Extracted text:
+++++

I don't let ignorance bother me one bit. In fact, I like to have a little fun with it. Ask the locals where the heck the Starbucks is. Ask for the vegan menu. Or comment on how nice the area is and how much nicer it'll be once you get the roads paved, street lights installed, etc, etc, and of course you'll have to raise property taxes to pay for it all but nobody should mind since they're already so cheap.. ; )


----------



## Dave (May 10, 2002)

or another personal favorite. In the local diner, loud enough for everyone to hear, order your coffee by saying I'll have a half double decaffeinated half-caf, with a shot of espresso, a twist of lemon and a dash of amaretto.


----------



## just_sawing (Jan 15, 2006)

Please understand that it isn't hatred to someone from Ca. But an arrogance of the Ca to others. When I was in MT hunting I had a conversation with a man from Keystone MT. He explained that his kids play in a fenced yard and right at that time there was a grizzly hibernating less than a quarter mile from his yard thanks to the influence of people moving to MT mainly from Ca and passing laws that they know the best for everyone else. He will go to prison if he makes his ancestral home safe for his kids. He was not very nice in his comments. We have the same here with people from FL. It isn't that I have anything against anyone I don't but they also try to bring their FL attitudes to TN and are very happy to explain how dumb we are for doing things differently than they do in there state.


----------



## caroline00 (Nov 10, 2002)

we moved from CA to MO and have been totally accepted by the locals... but we didnt come with an attitude of changing them... we came to MO wanting to be Ozarkians...


----------



## texican (Oct 4, 2003)

I'd positively love to live somewhere where there'd be a grizzly bear hibernating 400 yds away. Grizzlies love wild land... they don't 'nest' in gated communities, developments, or ghettoes.

Whats worse than 'somebody' moving to an area and changing it... (Californian to Montana) is someone moving to an area and trying to change it into something worse (Person moving to Montana and making it as bad (as far as wilderness) as urban CA).

I saw this continually in AK. Folks would move to the wilderness, and the first thing they wanted to do was to dewild it, thus changing the initial reason they moved there.... converting it to the cesspool they left behind.


----------



## n2gardening (Mar 1, 2009)

I am Missouri Born and Bred...but have lived in Kentucky, Alabama, Tennessee, Washington, Maryland, Kansas and now Wisconsin. (My hubby is ex-military.)

I love Missouri and think you have hit a lot of high points for wanting to move there...but there are so many more! I couldn't wait to get outta there when I was a teen...but would love to go back and permanently homestead there. To me...Missouri has it all....and it's not just cause I was born there....oh and Alabama is a very, very close second.


----------



## simplegirl (Feb 19, 2006)

The Kirksville area is nice although I do agree about the weather being a bit colder than other parts of the state. I am about 90 minutes southeast of there. Cost of living is very reasonable and I will say that it is not too terribly crowded either. Wages aren't what you would expect to find in California however.

+++++

Stored data:
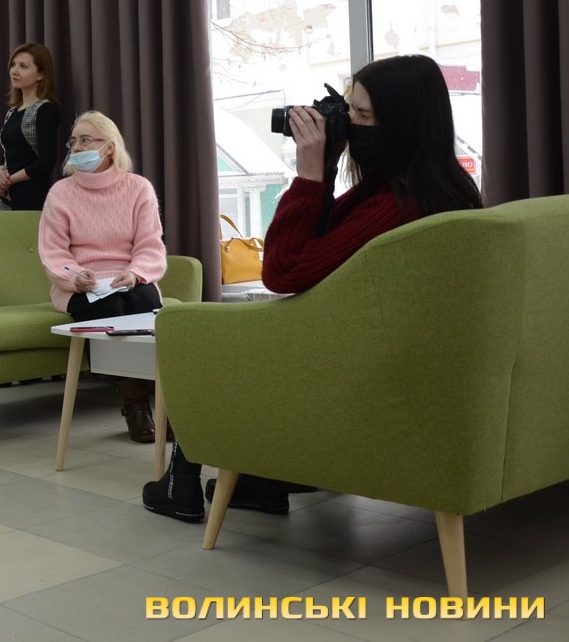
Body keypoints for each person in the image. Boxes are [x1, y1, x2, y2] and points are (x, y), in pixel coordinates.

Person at [143, 53, 484, 523]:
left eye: (362, 115)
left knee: (198, 335)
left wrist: (308, 171)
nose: (350, 123)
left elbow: (283, 271)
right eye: (349, 109)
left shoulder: (395, 204)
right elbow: (321, 244)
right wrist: (326, 169)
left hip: (354, 374)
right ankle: (260, 478)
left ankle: (181, 483)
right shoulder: (439, 188)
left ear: (402, 124)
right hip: (390, 358)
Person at [39, 110, 168, 442]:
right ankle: (135, 405)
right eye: (74, 141)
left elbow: (150, 245)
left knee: (143, 300)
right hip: (80, 284)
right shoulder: (61, 193)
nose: (77, 147)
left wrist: (135, 273)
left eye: (86, 140)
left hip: (130, 278)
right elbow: (53, 251)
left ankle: (166, 404)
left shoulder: (138, 188)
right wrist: (75, 275)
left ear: (109, 147)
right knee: (110, 309)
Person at [0, 43, 61, 210]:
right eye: (13, 65)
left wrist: (8, 180)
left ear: (41, 74)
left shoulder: (46, 109)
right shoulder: (12, 111)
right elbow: (7, 154)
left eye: (23, 66)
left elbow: (46, 161)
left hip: (32, 198)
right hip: (5, 199)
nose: (14, 71)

+++++

Things to do:
(A) Decide whether each statement agrees with the forum thread about moving to rural areas. Answer yes or no, and quote the deciding words of the thread. (i) The n2gardening post ranks Alabama close behind Missouri. (ii) The caroline00 post says they moved from California to Tennessee. (iii) The simplegirl post says they live about 90 minutes northwest of Kirksville.
(B) Transcribe the part of the forum thread that opens with the words containing "I'd positively love" and closes with "developments, or ghettoes.".
The material has no connection to the forum thread.

Outputs in order:
(A)
(i) Yes: "oh and Alabama is a very, very close second."
(ii) No: "we moved from CA to MO and have been totally accepted by the locals"
(iii) No: "I am about 90 minutes southeast of there."

(B)
I'd positively love to live somewhere where there'd be a grizzly bear hibernating 400 yds away. Grizzlies love wild land... they don't 'nest' in gated communities, developments, or ghettoes.